The optimized copper fin designs are produced via ECAM, enabling micro-scale features as fine as 30 micrometers that standard manufacturing cannot achieve, and offer superior thermal conductivity compared to aluminum alloys.

The work was published in Cell Reports Physical Science on May 7, 2026, framing a pathway to bridge computational design with manufacturing to advance energy-efficient cooling for AI and data centers.

The innovation employs electrochemical additive manufacturing (ECAM) to produce high-resolution copper fins with a topology-optimized, tree-like design that maximizes heat transfer and minimizes flow resistance.

A team from the University of Illinois Urbana-Champaign used topology optimization and electrochemical additive manufacturing to create pure copper cold plates for direct-to-chip liquid cooling in data centers.

Researchers have developed an enhanced direct-to-chip cooling technology using optimized copper cold plates to improve data center cooling efficiency.

If scalable, this technology could lessen data center energy demand and support grid stability as computing power grows, contributing to a more sustainable tech infrastructure.

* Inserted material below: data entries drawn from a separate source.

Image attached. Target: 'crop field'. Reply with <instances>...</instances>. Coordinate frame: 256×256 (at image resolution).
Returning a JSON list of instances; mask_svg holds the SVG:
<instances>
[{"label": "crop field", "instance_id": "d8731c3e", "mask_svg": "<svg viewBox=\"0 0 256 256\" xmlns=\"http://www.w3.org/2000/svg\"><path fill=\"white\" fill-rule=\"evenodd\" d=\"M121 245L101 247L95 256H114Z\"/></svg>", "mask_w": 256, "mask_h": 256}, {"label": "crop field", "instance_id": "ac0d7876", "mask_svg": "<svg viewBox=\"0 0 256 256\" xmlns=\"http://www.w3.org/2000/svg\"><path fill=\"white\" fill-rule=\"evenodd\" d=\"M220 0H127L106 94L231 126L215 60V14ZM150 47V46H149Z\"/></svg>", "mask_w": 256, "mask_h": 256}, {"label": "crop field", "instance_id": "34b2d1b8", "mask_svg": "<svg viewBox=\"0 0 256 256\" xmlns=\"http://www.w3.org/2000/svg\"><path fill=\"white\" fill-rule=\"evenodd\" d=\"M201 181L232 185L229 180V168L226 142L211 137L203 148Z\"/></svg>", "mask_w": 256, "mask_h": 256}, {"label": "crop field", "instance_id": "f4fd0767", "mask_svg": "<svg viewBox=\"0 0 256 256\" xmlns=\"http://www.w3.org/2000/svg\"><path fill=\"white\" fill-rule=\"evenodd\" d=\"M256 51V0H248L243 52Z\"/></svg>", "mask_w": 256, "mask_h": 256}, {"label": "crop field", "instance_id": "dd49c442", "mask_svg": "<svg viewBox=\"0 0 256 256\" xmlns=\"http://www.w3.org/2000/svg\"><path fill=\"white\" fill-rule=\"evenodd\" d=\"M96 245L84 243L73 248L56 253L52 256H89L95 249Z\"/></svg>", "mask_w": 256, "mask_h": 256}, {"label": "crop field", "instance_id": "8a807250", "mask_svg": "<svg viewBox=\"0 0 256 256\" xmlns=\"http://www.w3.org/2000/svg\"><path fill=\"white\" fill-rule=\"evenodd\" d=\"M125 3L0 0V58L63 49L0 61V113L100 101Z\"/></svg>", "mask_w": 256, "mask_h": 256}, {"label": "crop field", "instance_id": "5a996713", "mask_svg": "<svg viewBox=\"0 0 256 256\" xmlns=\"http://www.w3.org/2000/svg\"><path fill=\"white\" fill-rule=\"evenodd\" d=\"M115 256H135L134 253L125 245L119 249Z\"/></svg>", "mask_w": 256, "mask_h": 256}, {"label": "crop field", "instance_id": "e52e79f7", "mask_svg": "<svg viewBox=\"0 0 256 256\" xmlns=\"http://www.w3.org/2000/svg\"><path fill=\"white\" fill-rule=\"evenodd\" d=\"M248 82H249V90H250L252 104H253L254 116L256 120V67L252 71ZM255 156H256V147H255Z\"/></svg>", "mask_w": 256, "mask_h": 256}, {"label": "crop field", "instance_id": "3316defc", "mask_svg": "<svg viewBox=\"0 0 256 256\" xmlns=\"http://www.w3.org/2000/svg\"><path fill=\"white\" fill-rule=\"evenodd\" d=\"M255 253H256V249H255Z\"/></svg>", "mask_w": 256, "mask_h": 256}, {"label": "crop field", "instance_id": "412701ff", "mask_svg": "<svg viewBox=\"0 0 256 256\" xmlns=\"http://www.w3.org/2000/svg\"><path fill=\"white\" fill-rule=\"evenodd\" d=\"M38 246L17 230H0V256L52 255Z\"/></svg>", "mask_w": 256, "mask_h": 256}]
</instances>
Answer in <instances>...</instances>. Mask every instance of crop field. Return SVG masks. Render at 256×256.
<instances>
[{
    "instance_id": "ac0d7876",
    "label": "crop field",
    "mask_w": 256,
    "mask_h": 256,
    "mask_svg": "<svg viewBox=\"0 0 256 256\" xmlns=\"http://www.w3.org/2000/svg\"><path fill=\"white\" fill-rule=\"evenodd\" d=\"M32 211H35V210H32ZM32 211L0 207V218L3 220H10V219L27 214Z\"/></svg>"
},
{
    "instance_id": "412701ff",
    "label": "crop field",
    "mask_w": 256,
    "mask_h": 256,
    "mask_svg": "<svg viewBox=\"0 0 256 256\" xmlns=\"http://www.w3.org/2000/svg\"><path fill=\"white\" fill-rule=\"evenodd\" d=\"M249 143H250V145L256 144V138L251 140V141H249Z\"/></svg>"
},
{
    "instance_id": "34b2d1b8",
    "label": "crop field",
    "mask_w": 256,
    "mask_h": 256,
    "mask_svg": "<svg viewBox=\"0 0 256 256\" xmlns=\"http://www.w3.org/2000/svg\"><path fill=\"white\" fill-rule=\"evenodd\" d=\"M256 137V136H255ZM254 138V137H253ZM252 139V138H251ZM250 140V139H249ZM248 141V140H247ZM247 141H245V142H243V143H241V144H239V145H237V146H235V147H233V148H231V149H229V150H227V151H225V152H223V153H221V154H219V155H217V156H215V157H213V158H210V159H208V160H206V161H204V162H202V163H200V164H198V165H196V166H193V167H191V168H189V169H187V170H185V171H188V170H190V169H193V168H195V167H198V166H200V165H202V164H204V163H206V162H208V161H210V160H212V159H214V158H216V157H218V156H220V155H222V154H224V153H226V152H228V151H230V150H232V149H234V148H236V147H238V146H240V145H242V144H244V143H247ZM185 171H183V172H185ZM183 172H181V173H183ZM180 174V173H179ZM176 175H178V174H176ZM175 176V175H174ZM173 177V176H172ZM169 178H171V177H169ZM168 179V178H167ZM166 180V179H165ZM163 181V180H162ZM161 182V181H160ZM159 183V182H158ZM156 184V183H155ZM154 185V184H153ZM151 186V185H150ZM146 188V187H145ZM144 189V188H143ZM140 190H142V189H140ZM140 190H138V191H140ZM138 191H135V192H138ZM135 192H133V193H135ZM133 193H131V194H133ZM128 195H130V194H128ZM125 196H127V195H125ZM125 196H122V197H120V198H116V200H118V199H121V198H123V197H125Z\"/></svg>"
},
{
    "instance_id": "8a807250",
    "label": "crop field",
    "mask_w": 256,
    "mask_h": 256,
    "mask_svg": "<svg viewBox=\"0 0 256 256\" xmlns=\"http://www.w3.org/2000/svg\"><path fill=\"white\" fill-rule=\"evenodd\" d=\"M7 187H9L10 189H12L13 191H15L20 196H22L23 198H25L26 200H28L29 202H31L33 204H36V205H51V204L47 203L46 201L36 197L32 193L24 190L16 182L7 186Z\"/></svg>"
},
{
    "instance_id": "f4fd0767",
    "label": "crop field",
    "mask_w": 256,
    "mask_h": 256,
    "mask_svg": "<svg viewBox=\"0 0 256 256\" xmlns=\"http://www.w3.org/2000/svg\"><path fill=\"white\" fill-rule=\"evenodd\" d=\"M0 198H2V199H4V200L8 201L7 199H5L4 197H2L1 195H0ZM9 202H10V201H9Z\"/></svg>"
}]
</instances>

The next phase involves testing the plates on real server chips and partnering with hyperscale cloud providers to evaluate performance in large-scale deployments.

Finite design optimization involved topology optimization over 1,000 iterations to identify a fin geometry that enhances heat flow and efficiency.

Laboratory tests show the new cold plates deliver up to 32% better cooling and reduce pumping energy by 68%, potentially lowering data center cooling energy from about 30% of total consumption to as low as 1.1% of total usage.

The study highlights that current air cooling is insufficient for modern high-power chips, and direct-to-chip liquid cooling with optimized copper plates could be scalable beyond servers to other electronics and industrial cooling challenges.

Preliminary estimates suggest a 1 GW data center using the optimized cold plates would require roughly 11 MW for cooling, a substantial reduction from current cooling energy needs.

The researchers estimate that with the new plates, a 1 GW data center could transition from 550 MW used for cooling to around 11 MW, representing a substantial energy saving and enabling higher chip performance without overheating.